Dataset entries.
= Beginning of Section =

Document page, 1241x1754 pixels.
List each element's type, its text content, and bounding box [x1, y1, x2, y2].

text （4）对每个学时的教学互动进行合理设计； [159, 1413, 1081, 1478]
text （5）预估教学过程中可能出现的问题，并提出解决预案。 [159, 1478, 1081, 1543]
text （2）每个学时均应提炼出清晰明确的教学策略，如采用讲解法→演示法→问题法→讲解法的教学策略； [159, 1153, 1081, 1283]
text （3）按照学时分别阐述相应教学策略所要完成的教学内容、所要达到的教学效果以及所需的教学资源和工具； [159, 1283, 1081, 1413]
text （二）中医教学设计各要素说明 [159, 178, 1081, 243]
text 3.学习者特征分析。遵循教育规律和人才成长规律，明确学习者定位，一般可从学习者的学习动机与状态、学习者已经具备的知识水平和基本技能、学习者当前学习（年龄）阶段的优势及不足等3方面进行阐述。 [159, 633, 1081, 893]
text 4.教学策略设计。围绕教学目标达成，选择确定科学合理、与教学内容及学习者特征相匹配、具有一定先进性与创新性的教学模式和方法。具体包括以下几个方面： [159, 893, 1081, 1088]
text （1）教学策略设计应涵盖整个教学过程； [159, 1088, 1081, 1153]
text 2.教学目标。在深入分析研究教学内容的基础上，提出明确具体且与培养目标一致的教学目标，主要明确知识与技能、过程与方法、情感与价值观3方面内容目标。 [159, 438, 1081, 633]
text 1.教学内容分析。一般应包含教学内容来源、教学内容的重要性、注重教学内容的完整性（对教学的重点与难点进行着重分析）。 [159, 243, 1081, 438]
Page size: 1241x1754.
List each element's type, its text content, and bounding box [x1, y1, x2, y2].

= End of Section =

Exercise prompt. Extract each record, keeping it identical to the original.

Exercise output.
Document page, 1241x1754 pixels.
List each element's type, its text content, and bounding box [x1, y1, x2, y2].

text （4）对每个学时的教学互动进行合理设计； [159, 1413, 1081, 1478]
text （5）预估教学过程中可能出现的问题，并提出解决预案。 [159, 1478, 1081, 1543]
text （2）每个学时均应提炼出清晰明确的教学策略，如采用讲解法→演示法→问题法→讲解法的教学策略； [159, 1153, 1081, 1283]
text （3）按照学时分别阐述相应教学策略所要完成的教学内容、所要达到的教学效果以及所需的教学资源和工具； [159, 1283, 1081, 1413]
text （二）中医教学设计各要素说明 [159, 178, 1081, 243]
text 3.学习者特征分析。遵循教育规律和人才成长规律，明确学习者定位，一般可从学习者的学习动机与状态、学习者已经具备的知识水平和基本技能、学习者当前学习（年龄）阶段的优势及不足等3方面进行阐述。 [159, 633, 1081, 893]
text 4.教学策略设计。围绕教学目标达成，选择确定科学合理、与教学内容及学习者特征相匹配、具有一定先进性与创新性的教学模式和方法。具体包括以下几个方面： [159, 893, 1081, 1088]
text （1）教学策略设计应涵盖整个教学过程； [159, 1088, 1081, 1153]
text 2.教学目标。在深入分析研究教学内容的基础上，提出明确具体且与培养目标一致的教学目标，主要明确知识与技能、过程与方法、情感与价值观3方面内容目标。 [159, 438, 1081, 633]
text 1.教学内容分析。一般应包含教学内容来源、教学内容的重要性、注重教学内容的完整性（对教学的重点与难点进行着重分析）。 [159, 243, 1081, 438]
Page size: 1241x1754.
List each element's type, its text content, and bounding box [x1, y1, x2, y2].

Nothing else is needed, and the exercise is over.